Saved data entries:
□ □ □
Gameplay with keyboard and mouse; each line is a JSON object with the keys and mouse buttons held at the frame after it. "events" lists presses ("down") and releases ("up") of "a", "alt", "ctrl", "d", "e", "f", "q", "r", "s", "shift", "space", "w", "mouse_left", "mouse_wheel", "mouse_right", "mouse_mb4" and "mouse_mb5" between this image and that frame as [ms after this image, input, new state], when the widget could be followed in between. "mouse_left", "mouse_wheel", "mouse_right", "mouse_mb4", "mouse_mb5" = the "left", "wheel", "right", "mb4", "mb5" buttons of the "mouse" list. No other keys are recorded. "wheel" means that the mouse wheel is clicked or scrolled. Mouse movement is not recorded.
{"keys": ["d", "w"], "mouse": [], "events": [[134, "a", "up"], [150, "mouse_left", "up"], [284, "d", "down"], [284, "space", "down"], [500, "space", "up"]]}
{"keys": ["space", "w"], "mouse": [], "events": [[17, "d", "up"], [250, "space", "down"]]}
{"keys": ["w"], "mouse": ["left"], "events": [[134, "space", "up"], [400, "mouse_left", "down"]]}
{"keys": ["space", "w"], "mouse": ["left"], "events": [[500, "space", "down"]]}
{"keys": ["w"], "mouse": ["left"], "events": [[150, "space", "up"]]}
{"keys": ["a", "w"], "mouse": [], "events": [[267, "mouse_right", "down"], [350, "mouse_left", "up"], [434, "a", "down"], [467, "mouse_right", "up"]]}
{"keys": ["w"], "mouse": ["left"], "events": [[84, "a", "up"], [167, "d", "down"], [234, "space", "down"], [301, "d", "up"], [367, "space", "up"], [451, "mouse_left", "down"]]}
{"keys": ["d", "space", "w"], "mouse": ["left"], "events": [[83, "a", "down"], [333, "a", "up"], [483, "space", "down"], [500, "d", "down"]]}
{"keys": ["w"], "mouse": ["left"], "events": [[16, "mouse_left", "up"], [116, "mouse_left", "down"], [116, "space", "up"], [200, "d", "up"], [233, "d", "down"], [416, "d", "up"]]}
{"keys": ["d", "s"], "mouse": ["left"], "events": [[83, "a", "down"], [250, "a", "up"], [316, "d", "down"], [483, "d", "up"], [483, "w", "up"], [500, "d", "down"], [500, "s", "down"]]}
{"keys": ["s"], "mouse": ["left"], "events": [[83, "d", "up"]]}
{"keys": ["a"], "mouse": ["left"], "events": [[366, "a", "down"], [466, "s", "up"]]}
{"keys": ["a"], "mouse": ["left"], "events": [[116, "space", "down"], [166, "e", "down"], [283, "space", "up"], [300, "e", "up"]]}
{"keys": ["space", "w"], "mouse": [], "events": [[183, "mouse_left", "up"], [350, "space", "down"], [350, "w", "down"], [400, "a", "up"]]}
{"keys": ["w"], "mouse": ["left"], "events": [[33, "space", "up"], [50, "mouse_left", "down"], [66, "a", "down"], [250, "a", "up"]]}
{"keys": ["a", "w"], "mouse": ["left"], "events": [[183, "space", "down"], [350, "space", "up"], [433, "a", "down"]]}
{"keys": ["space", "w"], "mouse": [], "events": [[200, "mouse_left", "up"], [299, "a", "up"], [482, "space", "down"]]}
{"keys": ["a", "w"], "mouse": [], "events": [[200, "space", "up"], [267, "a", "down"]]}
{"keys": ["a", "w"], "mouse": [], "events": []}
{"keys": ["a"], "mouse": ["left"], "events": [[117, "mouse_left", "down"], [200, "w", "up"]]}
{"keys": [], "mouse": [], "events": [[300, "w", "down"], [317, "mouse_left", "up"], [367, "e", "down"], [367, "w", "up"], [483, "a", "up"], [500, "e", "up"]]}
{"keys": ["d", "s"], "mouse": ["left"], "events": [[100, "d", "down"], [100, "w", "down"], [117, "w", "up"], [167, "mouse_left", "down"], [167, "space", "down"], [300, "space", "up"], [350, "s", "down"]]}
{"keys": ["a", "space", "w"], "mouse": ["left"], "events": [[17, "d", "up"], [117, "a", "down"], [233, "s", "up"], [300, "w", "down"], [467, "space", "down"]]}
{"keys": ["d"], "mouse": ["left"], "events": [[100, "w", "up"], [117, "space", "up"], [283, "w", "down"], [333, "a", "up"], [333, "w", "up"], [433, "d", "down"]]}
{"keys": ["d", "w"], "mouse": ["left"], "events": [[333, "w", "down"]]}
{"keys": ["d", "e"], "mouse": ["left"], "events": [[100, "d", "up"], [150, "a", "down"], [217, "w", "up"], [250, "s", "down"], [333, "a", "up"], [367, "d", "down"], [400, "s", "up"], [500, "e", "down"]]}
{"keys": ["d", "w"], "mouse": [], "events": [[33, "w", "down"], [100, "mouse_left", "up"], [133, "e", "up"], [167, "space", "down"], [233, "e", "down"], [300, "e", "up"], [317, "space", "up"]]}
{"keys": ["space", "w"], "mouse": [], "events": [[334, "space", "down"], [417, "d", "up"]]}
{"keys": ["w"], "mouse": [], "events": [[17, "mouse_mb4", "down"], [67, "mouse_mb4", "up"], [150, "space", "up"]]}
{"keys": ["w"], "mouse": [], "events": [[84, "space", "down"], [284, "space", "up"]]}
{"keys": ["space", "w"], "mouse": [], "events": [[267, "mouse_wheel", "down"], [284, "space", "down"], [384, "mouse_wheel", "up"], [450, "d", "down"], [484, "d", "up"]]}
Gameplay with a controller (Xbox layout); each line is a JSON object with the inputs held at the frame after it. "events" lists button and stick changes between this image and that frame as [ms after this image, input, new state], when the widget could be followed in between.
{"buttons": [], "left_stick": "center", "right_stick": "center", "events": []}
□ □ □
Task prompt: Would you return all of the data exactly as given?

Problem solution:
Gameplay with keyboard and mouse; each line is a JSON object with the keys and mouse buttons held at the frame after it. "events" lists presses ("down") and releases ("up") of "a", "alt", "ctrl", "d", "e", "f", "q", "r", "s", "shift", "space", "w", "mouse_left", "mouse_wheel", "mouse_right", "mouse_mb4" and "mouse_mb5" between this image and that frame as [ms after this image, input, new state], when the widget could be followed in between. "mouse_left", "mouse_wheel", "mouse_right", "mouse_mb4", "mouse_mb5" = the "left", "wheel", "right", "mb4", "mb5" buttons of the "mouse" list. No other keys are recorded. "wheel" means that the mouse wheel is clicked or scrolled. Mouse movement is not recorded.
{"keys": ["d", "w"], "mouse": [], "events": [[134, "a", "up"], [150, "mouse_left", "up"], [284, "d", "down"], [284, "space", "down"], [500, "space", "up"]]}
{"keys": ["space", "w"], "mouse": [], "events": [[17, "d", "up"], [250, "space", "down"]]}
{"keys": ["w"], "mouse": ["left"], "events": [[134, "space", "up"], [400, "mouse_left", "down"]]}
{"keys": ["space", "w"], "mouse": ["left"], "events": [[500, "space", "down"]]}
{"keys": ["w"], "mouse": ["left"], "events": [[150, "space", "up"]]}
{"keys": ["a", "w"], "mouse": [], "events": [[267, "mouse_right", "down"], [350, "mouse_left", "up"], [434, "a", "down"], [467, "mouse_right", "up"]]}
{"keys": ["w"], "mouse": ["left"], "events": [[84, "a", "up"], [167, "d", "down"], [234, "space", "down"], [301, "d", "up"], [367, "space", "up"], [451, "mouse_left", "down"]]}
{"keys": ["d", "space", "w"], "mouse": ["left"], "events": [[83, "a", "down"], [333, "a", "up"], [483, "space", "down"], [500, "d", "down"]]}
{"keys": ["w"], "mouse": ["left"], "events": [[16, "mouse_left", "up"], [116, "mouse_left", "down"], [116, "space", "up"], [200, "d", "up"], [233, "d", "down"], [416, "d", "up"]]}
{"keys": ["d", "s"], "mouse": ["left"], "events": [[83, "a", "down"], [250, "a", "up"], [316, "d", "down"], [483, "d", "up"], [483, "w", "up"], [500, "d", "down"], [500, "s", "down"]]}
{"keys": ["s"], "mouse": ["left"], "events": [[83, "d", "up"]]}
{"keys": ["a"], "mouse": ["left"], "events": [[366, "a", "down"], [466, "s", "up"]]}
{"keys": ["a"], "mouse": ["left"], "events": [[116, "space", "down"], [166, "e", "down"], [283, "space", "up"], [300, "e", "up"]]}
{"keys": ["space", "w"], "mouse": [], "events": [[183, "mouse_left", "up"], [350, "space", "down"], [350, "w", "down"], [400, "a", "up"]]}
{"keys": ["w"], "mouse": ["left"], "events": [[33, "space", "up"], [50, "mouse_left", "down"], [66, "a", "down"], [250, "a", "up"]]}
{"keys": ["a", "w"], "mouse": ["left"], "events": [[183, "space", "down"], [350, "space", "up"], [433, "a", "down"]]}
{"keys": ["space", "w"], "mouse": [], "events": [[200, "mouse_left", "up"], [299, "a", "up"], [482, "space", "down"]]}
{"keys": ["a", "w"], "mouse": [], "events": [[200, "space", "up"], [267, "a", "down"]]}
{"keys": ["a", "w"], "mouse": [], "events": []}
{"keys": ["a"], "mouse": ["left"], "events": [[117, "mouse_left", "down"], [200, "w", "up"]]}
{"keys": [], "mouse": [], "events": [[300, "w", "down"], [317, "mouse_left", "up"], [367, "e", "down"], [367, "w", "up"], [483, "a", "up"], [500, "e", "up"]]}
{"keys": ["d", "s"], "mouse": ["left"], "events": [[100, "d", "down"], [100, "w", "down"], [117, "w", "up"], [167, "mouse_left", "down"], [167, "space", "down"], [300, "space", "up"], [350, "s", "down"]]}
{"keys": ["a", "space", "w"], "mouse": ["left"], "events": [[17, "d", "up"], [117, "a", "down"], [233, "s", "up"], [300, "w", "down"], [467, "space", "down"]]}
{"keys": ["d"], "mouse": ["left"], "events": [[100, "w", "up"], [117, "space", "up"], [283, "w", "down"], [333, "a", "up"], [333, "w", "up"], [433, "d", "down"]]}
{"keys": ["d", "w"], "mouse": ["left"], "events": [[333, "w", "down"]]}
{"keys": ["d", "e"], "mouse": ["left"], "events": [[100, "d", "up"], [150, "a", "down"], [217, "w", "up"], [250, "s", "down"], [333, "a", "up"], [367, "d", "down"], [400, "s", "up"], [500, "e", "down"]]}
{"keys": ["d", "w"], "mouse": [], "events": [[33, "w", "down"], [100, "mouse_left", "up"], [133, "e", "up"], [167, "space", "down"], [233, "e", "down"], [300, "e", "up"], [317, "space", "up"]]}
{"keys": ["space", "w"], "mouse": [], "events": [[334, "space", "down"], [417, "d", "up"]]}
{"keys": ["w"], "mouse": [], "events": [[17, "mouse_mb4", "down"], [67, "mouse_mb4", "up"], [150, "space", "up"]]}
{"keys": ["w"], "mouse": [], "events": [[84, "space", "down"], [284, "space", "up"]]}
{"keys": ["space", "w"], "mouse": [], "events": [[267, "mouse_wheel", "down"], [284, "space", "down"], [384, "mouse_wheel", "up"], [450, "d", "down"], [484, "d", "up"]]}
Gameplay with a controller (Xbox layout); each line is a JSON object with the inputs held at the frame after it. "events" lists button and stick changes between this image and that frame as [ms after this image, input, new state], when the widget could be followed in between.
{"buttons": [], "left_stick": "center", "right_stick": "center", "events": []}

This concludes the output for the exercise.